CR not stripped properly on FTP transfers

Bill Janssen <janssen@parc.xerox.com>
Message-id: <0g6Fu48B0KGW5geexr@holmes.parc.xerox.com>
Date: 	Fri, 11 Jun 1993 17:08:36 PDT
Sender: Bill Janssen <janssen@parc.xerox.com>
From: Bill Janssen <janssen@parc.xerox.com>
To: timbl@www3.cern.ch
Subject: CR not stripped properly on FTP transfers
Cc: www-talk@nxoc01.cern.ch
OK, I think I see the problem.

1)  HTFTP.c always uses ASCII mode FTP transfers.

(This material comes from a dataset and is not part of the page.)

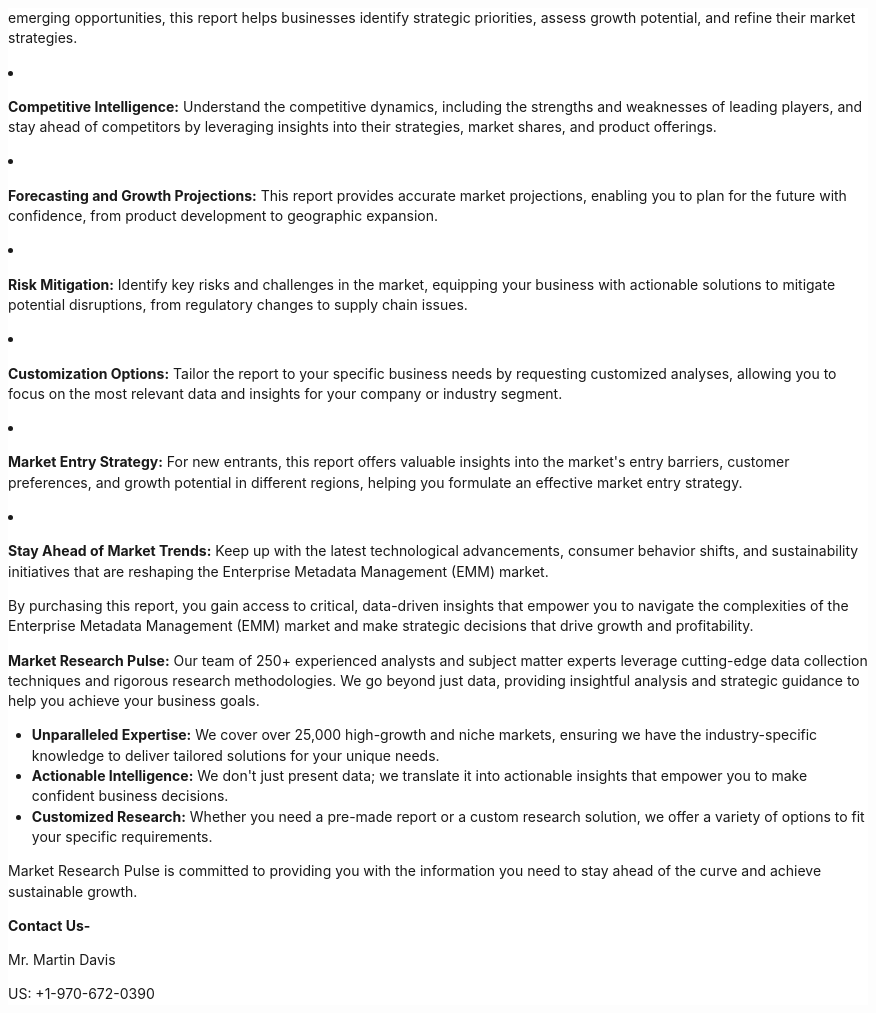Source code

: emerging opportunities, this report helps businesses identify strategic priorities, assess growth potential, and refine their market strategies.</p></li><li><p><strong>Competitive Intelligence:</strong> Understand the competitive dynamics, including the strengths and weaknesses of leading players, and stay ahead of competitors by leveraging insights into their strategies, market shares, and product offerings.</p></li><li><p><strong>Forecasting and Growth Projections:</strong> This report provides accurate market projections, enabling you to plan for the future with confidence, from product development to geographic expansion.</p></li><li><p><strong>Risk Mitigation:</strong> Identify key risks and challenges in the market, equipping your business with actionable solutions to mitigate potential disruptions, from regulatory changes to supply chain issues.</p></li><li><p><strong>Customization Options:</strong> Tailor the report to your specific business needs by requesting customized analyses, allowing you to focus on the most relevant data and insights for your company or industry segment.</p></li><li><p><strong>Market Entry Strategy:</strong> For new entrants, this report offers valuable insights into the market's entry barriers, customer preferences, and growth potential in different regions, helping you formulate an effective market entry strategy.</p></li><li><p><strong>Stay Ahead of Market Trends:</strong> Keep up with the latest technological advancements, consumer behavior shifts, and sustainability initiatives that are reshaping the Enterprise Metadata Management (EMM) market.</p></li></ol><p>By purchasing this report, you gain access to critical, data-driven insights that empower you to navigate the complexities of the Enterprise Metadata Management (EMM) market and make strategic decisions that drive growth and profitability.</p><p><strong>Market Research Pulse:</strong>&nbsp;Our team of 250+ experienced analysts and subject matter experts leverage cutting-edge data collection techniques and rigorous research methodologies. We go beyond just data, providing insightful analysis and strategic guidance to help you achieve your business goals.</p><ul><li><strong>Unparalleled Expertise:</strong>&nbsp;We cover over 25,000 high-growth and niche markets, ensuring we have the industry-specific knowledge to deliver tailored solutions for your unique needs.</li><li><strong>Actionable Intelligence:</strong>&nbsp;We don't just present data; we translate it into actionable insights that empower you to make confident business decisions.</li><li><strong>Customized Research:</strong>&nbsp;Whether you need a pre-made report or a custom research solution, we offer a variety of options to fit your specific requirements.</li></ul><p>Market Research Pulse is committed to providing you with the information you need to stay ahead of the curve and achieve sustainable growth.</p><p><strong>Contact Us-</strong></p><p>Mr. Martin Davis</p><p>US: +1-970-672-0390</p>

2)  In ASCII mode transfers of UNIX source documents, most UNIX ftp
servers always put a CR before every LF.

[Note:  It's not clear under what conditions this *should* be done (On
UNIX, every file is in some sense a binary file, interpretable only by
an "understanding" program.  On other system, say VMS, the notion of
"line" is in the file system for line-oriented files, and VMS FTP
servers might choose, for non-line-oriented files being transmitted in
ASCII mode, not to put CR before every line feed, but just at the end of
every block, or not at all (after all, no "lines").).  The RFC for FTP
says:

>         3.1.1.1.  ASCII TYPE

>             This is the default type and must be accepted by all FTP
>             implementations.  It is intended primarily for the transfer
>             of text files, except when both hosts would find the EBCDIC
>             type more convenient.

>             The sender converts the data from an internal character
>             representation to the standard 8-bit NVT-ASCII
>             representation (see the Telnet specification).  The receiver
>             will convert the data from the standard form to his own
>             internal form.

>             In accordance with the NVT standard, the <CRLF> sequence
>             should be used where necessary to denote the end of a line
>             of text.  (See the discussion of file structure at the end
>             of the Section on Data Representation and Storage.)

Since HTFTP never seems to transmit the STRU command, we assume that the
file is transferred with structure "file-structure", which means,
according to the RFC, that

>          3.1.2.1.  FILE STRUCTURE

>             File structure is the default to be assumed if the STRUcture
>             command has not been used.

>             In file-structure there is no internal structure and the
>             file is considered to be a continuous sequence of data
>             bytes.

The TELNET RFC (which I believe is still 854; does something later
obsolete it?) says about CR and LF,

>       Therefore, the sequence "CR LF" must be treated as a single "new
>       line" character and used whenever their combined action is
>       intended; the sequence "CR NUL" must be used where a carriage
>       return alone is actually desired; and the CR character must be
      avoided in other contexts.

So my reading would be that for UNIX files being transmitted with mode =
"ASCII" and structure = "file-structure", the sender would have to put a
NUL character after every CR, and should *not* put a CR in front of any
LF, since there really are no "lines of text" in the UNIX file system.

This is probably why I'm not a net.wizard.

end Note]

3)  WWW should then change CR-LF pairs to simple LF, but there is no
routine which does this (HTCopyNoCR discards *all* CR's, which is OK for
text documents (usually), but not for binary documents like tar files). 
There's also no easy way in HTFormat.c to "think" about this, because
it's a characteristic of the input stream, not of the input format
(which is something more like "www/mime").

4)  Because of this, "binary" documents are copied to the output with
HTCopy, which does not strip any characters, even the ones which
*should* be stripped.

So the problem is that the actions of the FTP protocol are not being
reversed anywhere.  This particular trait is a characteristic of the
transfer protocol being used, not of the document's input format or of
the transfer-encoding.  Seems like the right thing to do is to remove
the simple file_number model used in HTFormat.c, and replace it with an
input stream, which could then be specialized as necessary to remove the
actions of the transfer protocol, if necessary.  Another possibility
would be to always use BINARY mode transfers in the FTP module (since
that's what HTFormat.c seems to expect), and add CR if necessary in the
WWW library.  Perhaps both of these should be implemented.

Bill